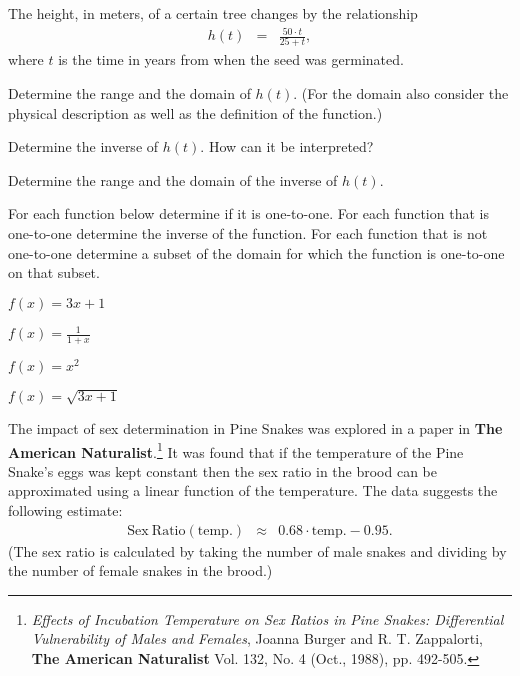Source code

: \begin{problem}
\item The height, in meters, of a certain tree changes by the
  relationship
  \begin{eqnarray*}
    h(t) & = & \frac{50\cdot t}{25+t},
  \end{eqnarray*}
  where $t$ is the time in years from when the seed was germinated.
  \begin{subproblem}
    \item Determine the range and the domain of $h(t)$. (For the
      domain also consider the physical description as well as the
      definition of the function.)
      \vfill
    \item Determine the inverse of $h(t)$. How can it be interpreted?
      \vfill
    \item Determine the range and the domain of the inverse of $h(t)$.
      \vfill
  \end{subproblem}

  \clearpage

\item For each function below determine if it is one-to-one. For each
  function that is one-to-one determine the inverse of the
  function. For each function that is not one-to-one determine a
  subset of the domain for which the function is one-to-one on that
  subset. 
  \begin{subproblem}
    \item $f(x)=3x+1$
      \vfill
    \item $f(x)=\frac{1}{1+x}$
      \vfill
    \item $f(x)=x^2$
      \vfill
    \item $f(x)=\sqrt{3x+1}$
      \vfill
  \end{subproblem}

  \clearpage


\item \label{question:snakeTemps} The impact of sex determination in Pine Snakes was explored in a
  paper in \textbf{The American Naturalist}.\footnote{\textit{Effects
      of Incubation Temperature on Sex Ratios in Pine Snakes:
      Differential Vulnerability of Males and Females}, Joanna Burger
    and R. T. Zappalorti, \textbf{The American Naturalist} Vol. 132,
    No. 4 (Oct., 1988), pp. 492-505.} It was found that if the
  temperature of the Pine Snake's eggs was kept constant then the
  sex ratio in the brood can be approximated using a linear function
  of the temperature. The data suggests the following estimate:
  \begin{eqnarray*}
    \mathrm{Sex~Ratio(temp.)} & \approx & 0.68\cdot\mathrm{temp.}-0.95.
  \end{eqnarray*}
  (The sex ratio is calculated by taking the number of male snakes and
  dividing by the number of female snakes in the brood.)


\end{problem}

━━━━━━

§ Task goal:
Repeat every record exactly, but not the pictures.

§ Solution below:
Source code

: \begin{problem}
\item The height, in meters, of a certain tree changes by the
  relationship
  \begin{eqnarray*}
    h(t) & = & \frac{50\cdot t}{25+t},
  \end{eqnarray*}
  where $t$ is the time in years from when the seed was germinated.
  \begin{subproblem}
    \item Determine the range and the domain of $h(t)$. (For the
      domain also consider the physical description as well as the
      definition of the function.)
      \vfill
    \item Determine the inverse of $h(t)$. How can it be interpreted?
      \vfill
    \item Determine the range and the domain of the inverse of $h(t)$.
      \vfill
  \end{subproblem}

  \clearpage

\item For each function below determine if it is one-to-one. For each
  function that is one-to-one determine the inverse of the
  function. For each function that is not one-to-one determine a
  subset of the domain for which the function is one-to-one on that
  subset. 
  \begin{subproblem}
    \item $f(x)=3x+1$
      \vfill
    \item $f(x)=\frac{1}{1+x}$
      \vfill
    \item $f(x)=x^2$
      \vfill
    \item $f(x)=\sqrt{3x+1}$
      \vfill
  \end{subproblem}

  \clearpage


\item \label{question:snakeTemps} The impact of sex determination in Pine Snakes was explored in a
  paper in \textbf{The American Naturalist}.\footnote{\textit{Effects
      of Incubation Temperature on Sex Ratios in Pine Snakes:
      Differential Vulnerability of Males and Females}, Joanna Burger
    and R. T. Zappalorti, \textbf{The American Naturalist} Vol. 132,
    No. 4 (Oct., 1988), pp. 492-505.} It was found that if the
  temperature of the Pine Snake's eggs was kept constant then the
  sex ratio in the brood can be approximated using a linear function
  of the temperature. The data suggests the following estimate:
  \begin{eqnarray*}
    \mathrm{Sex~Ratio(temp.)} & \approx & 0.68\cdot\mathrm{temp.}-0.95.
  \end{eqnarray*}
  (The sex ratio is calculated by taking the number of male snakes and
  dividing by the number of female snakes in the brood.)


\end{problem}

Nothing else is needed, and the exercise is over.